UK OK: Class Actions Begin in Britain
by Simon Clark
Last Updated on June 26, 2017
Cast your mind back to March 2014: where were you? What were you doing? If you were reading this blog (as you should have been), you may have seen our post about the approval of class action lawsuits in Great Britain. Fast forward to this week. On October 1st, the new rules come into effect and lawyers across the UK are already preparing for a wave of lawsuits to be filed.
Before the Consumer Rights Act 2015, which allows for collective actions to be brought if a company violates antitrust and/or anti-competition laws, U.S.-style collective actions were (literally) a foreign concept. Previously, European companies that violated antitrust law were liable for fines and, in extreme cases, criminal prosecution. Between these two extremes, however, consumers were under-served and unable to join together to seek damages as a single class, except in rare cases.
This, of course, is the point of class actions: when a large group of individuals is affected by a company’s actions, but their individual claims make it hard to justify the costs of a lawsuit, collective actions give those consumers the clout they need to take on a company. The Consumer Rights Act’s aim is to help people who are hurt (financially or in other ways) when a company breaks competition law (i.e. engages in price fixing or forms a cartel).

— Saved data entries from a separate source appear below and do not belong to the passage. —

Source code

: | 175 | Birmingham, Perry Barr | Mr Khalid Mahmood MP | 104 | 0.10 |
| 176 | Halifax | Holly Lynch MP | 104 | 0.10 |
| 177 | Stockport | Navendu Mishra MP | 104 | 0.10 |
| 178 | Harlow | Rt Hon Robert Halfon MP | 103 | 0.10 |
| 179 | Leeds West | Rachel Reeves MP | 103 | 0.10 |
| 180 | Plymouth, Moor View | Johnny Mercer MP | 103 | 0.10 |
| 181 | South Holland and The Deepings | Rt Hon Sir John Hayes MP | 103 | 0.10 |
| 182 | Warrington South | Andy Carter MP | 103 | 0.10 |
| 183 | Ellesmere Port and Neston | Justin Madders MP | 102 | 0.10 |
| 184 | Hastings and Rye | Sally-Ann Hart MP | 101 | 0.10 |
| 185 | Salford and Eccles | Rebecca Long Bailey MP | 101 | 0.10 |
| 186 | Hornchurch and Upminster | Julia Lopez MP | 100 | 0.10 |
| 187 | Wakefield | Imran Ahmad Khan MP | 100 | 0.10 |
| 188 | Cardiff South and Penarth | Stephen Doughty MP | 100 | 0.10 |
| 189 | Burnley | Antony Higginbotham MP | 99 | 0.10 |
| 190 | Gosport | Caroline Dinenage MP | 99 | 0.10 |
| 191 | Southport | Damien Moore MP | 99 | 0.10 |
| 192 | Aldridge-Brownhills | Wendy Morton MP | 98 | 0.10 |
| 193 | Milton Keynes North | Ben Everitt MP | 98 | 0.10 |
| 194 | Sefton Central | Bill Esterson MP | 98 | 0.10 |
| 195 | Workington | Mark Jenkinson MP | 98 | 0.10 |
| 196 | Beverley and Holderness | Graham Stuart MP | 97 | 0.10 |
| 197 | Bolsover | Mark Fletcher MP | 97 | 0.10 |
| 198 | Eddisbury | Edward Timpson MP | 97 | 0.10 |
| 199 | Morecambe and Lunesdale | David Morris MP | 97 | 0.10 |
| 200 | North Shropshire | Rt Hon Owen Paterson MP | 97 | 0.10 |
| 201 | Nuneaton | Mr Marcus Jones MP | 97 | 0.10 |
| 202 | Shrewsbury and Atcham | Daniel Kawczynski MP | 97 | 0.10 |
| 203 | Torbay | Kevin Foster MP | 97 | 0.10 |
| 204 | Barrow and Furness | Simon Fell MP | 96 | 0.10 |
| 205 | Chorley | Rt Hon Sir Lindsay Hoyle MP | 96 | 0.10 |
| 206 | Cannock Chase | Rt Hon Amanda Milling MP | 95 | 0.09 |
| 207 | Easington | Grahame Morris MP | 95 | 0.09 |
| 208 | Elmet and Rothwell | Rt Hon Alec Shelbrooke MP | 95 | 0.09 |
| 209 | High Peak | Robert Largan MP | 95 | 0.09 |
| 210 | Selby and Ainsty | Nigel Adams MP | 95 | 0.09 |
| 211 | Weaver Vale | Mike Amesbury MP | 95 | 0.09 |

The law ushers in the use of “private actions” in the UK, allowing consumers to group together and file an “opt-out” lawsuit that covers everyone in the same situation unless they choose not to take part. The more consumers who group together, the more a company has to lose – especially as, in a break from its U.S. counterpart, UK private actions will follow the UK legal precedent of having the loser pay all legal costs, even in a collective action. What does that mean? Simple: If one thousand people win a collective action against Company X, Company X must pay the legal costs of one thousand plaintiffs in addition to whatever fines or judgements are dealt by the court. The Act is also designed specifically to allow SME (Small and Medium-sized Enterprises) to file alongside individuals when larger companies break the law.
The parts of the new Act that deal with collective actions have been looked at closely by the UK’s Competition Appeal Tribunal (CAT), a body which will see its powers boosted under the new system: all collective actions will now be scrutinized by CAT before being allowed to continue and, while CAT previously had the power to hear opt-in actions (a power that was only used once and generally thought to be ineffective), it will now hear opt-out actions across the UK – a move seen by many as an attempt to start standardizing law across the European Union. (As mentioned in last year’s blog post, both France and Italy have already adopted their own form of class actions.)
Despite these sweeping changes to private action law, the UK government is keen to emphasize that the Act is not simply a way of introducing class actions, telling the Financial Times that:
“The Consumer Rights Act is about getting a better deal for businesses and consumers.”
This is certainly true: the Act is one of the biggest changes to UK consumer law in thirty years, and it brings much-needed modernization to laws concerning faulty and returned goods and, perhaps most importantly, digital goods. (There are now, for the first time, laws protecting UK consumers who purchase digital media that fails to deliver the expected quality, for example.)
It’s important not to underestimate how revolutionary the introduction of collective actions may be to the UK legal landscape. By their nature, these lawsuits deal with large amounts of money – and, though they’re confined for now to issues stemming from antitrust and anti-competition violations, many see this new Act as turning point, paving the way for a much wider adaption of class action lawsuits in the future.
It remains to be seen how this will play out, and the differences between the UK’s new private actions and U.S. class actions may well mean they take diverging courses. There’s no room yet in the UK – and perhaps no public appetite – for defective product class actions that have become so common in the States, but it’s easy to imagine further changes coming in the next few years. A lot of it will depend on whether private actions are deemed a success – and for that, of course, we’ll just have to wait and see.